→ Texto de lectura:
********************

DIONISIO (SAN) EL AREOPAGITA
Vamos a ocuparnos de San Dionisio, llamado el Areopagita, el cual fue tenido durante mucho
tiempo como discípulo de San Pablo y de un compañero de éste llamado Hierotheo, que nadie ha conocido. Dicen que
el mismo San Pablo le consagró obispo de Atenas; y refiere la vida de Dionisio, que en Jerusalén fue
a visitar a
la Santa Virgen, y encontrándola bella y majestuosa, tuvo tentaciones de adorarla.
Después de regir la Iglesia de Atenas bastante tiempo, fue
a Éfeso a conferenciar con San Juan el Evangelista; luego marchó a Roma
a tener una entrevista con el papa Clemente,
y desde allí pasó a ejercer su apostolado en Francia. «Y sabiendo -dice su historia- que París era una ciudad rica, populosa
y abundante, fue allí a edificar una ciudadela para combatir con el infierno.»
Muchísimo tiempo se creyó que fue el primer arzobispo que hubo en París. Harduino, que es uno de sus
historiadores, dice
que en París lo expusieron ante las fieras, pero que él les hizo el signo de la cruz, y las fieras se postraron
a sus pies.

********************

→ Entradas mostradas:

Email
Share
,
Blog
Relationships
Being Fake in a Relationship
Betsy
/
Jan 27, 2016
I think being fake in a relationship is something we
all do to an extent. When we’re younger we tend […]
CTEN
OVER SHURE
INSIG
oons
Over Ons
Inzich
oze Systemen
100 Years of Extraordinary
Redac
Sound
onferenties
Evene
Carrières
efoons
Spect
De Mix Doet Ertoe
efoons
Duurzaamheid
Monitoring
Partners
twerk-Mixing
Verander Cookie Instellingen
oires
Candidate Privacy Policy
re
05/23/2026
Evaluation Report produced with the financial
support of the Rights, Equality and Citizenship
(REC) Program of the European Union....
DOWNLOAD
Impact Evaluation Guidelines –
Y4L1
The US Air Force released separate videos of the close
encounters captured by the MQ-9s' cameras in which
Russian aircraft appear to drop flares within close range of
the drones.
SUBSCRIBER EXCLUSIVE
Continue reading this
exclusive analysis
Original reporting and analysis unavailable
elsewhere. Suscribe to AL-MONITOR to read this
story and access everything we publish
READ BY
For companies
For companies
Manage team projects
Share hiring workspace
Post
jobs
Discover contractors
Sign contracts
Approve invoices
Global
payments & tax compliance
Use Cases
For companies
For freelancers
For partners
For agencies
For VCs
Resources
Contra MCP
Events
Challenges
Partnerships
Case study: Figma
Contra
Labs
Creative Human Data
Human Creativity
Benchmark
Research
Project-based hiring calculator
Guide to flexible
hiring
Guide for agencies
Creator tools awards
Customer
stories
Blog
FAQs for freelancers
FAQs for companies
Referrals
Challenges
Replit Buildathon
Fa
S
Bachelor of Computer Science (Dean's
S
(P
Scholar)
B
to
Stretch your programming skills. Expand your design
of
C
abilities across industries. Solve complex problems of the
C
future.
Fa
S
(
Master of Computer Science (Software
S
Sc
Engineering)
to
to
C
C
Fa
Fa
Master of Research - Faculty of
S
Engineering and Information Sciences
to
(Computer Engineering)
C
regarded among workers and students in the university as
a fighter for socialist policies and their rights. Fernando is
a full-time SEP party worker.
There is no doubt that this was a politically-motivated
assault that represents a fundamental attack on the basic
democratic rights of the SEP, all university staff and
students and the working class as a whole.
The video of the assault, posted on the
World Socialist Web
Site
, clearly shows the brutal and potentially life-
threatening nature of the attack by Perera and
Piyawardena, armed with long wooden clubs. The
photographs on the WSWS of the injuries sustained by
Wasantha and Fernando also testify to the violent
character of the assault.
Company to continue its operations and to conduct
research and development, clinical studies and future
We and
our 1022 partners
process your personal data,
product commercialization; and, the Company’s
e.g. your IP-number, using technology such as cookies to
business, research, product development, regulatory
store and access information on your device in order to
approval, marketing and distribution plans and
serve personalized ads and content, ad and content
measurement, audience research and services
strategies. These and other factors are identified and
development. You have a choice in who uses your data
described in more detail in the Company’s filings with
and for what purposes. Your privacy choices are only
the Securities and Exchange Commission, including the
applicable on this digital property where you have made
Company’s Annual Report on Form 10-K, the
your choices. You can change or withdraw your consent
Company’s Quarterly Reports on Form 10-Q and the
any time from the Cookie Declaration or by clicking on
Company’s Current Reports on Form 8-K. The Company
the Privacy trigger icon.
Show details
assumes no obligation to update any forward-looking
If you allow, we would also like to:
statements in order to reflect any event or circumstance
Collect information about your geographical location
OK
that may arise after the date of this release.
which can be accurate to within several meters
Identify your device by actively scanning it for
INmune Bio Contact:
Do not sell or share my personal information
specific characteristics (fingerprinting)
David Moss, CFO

********************

→ Ejercicios propuestos:
a) Responda las siguientes preguntas sobre el texto de San Dionisio el Areopagita:
(i) Según se dice, ¿quién lo consagró obispo de Atenas?
(ii) ¿Con quién fue a conferenciar a Éfeso?
(iii) Según Harduino, ¿qué hicieron las fieras cuando él les hizo el signo de la cruz?
b) Reproduzca las líneas de las entradas desde la primera hasta la que contiene "story and access everything we publish", ambas incluidas.

→ Respuestas numeradas:
a)
(i) El mismo San Pablo.
(ii) Con San Juan el Evangelista.
(iii) Se postraron a sus pies.

b)
Email
Share
,
Blog
Relationships
Being Fake in a Relationship
Betsy
/
Jan 27, 2016
I think being fake in a relationship is something we
all do to an extent. When we’re younger we tend […]
CTEN
OVER SHURE
INSIG
oons
Over Ons
Inzich
oze Systemen
100 Years of Extraordinary
Redac
Sound
onferenties
Evene
Carrières
efoons
Spect
De Mix Doet Ertoe
efoons
Duurzaamheid
Monitoring
Partners
twerk-Mixing
Verander Cookie Instellingen
oires
Candidate Privacy Policy
re
05/23/2026
Evaluation Report produced with the financial
support of the Rights, Equality and Citizenship
(REC) Program of the European Union....
DOWNLOAD
Impact Evaluation Guidelines –
Y4L1
The US Air Force released separate videos of the close
encounters captured by the MQ-9s' cameras in which
Russian aircraft appear to drop flares within close range of
the drones.
SUBSCRIBER EXCLUSIVE
Continue reading this
exclusive analysis
Original reporting and analysis unavailable
elsewhere. Suscribe to AL-MONITOR to read this
story and access everything we publish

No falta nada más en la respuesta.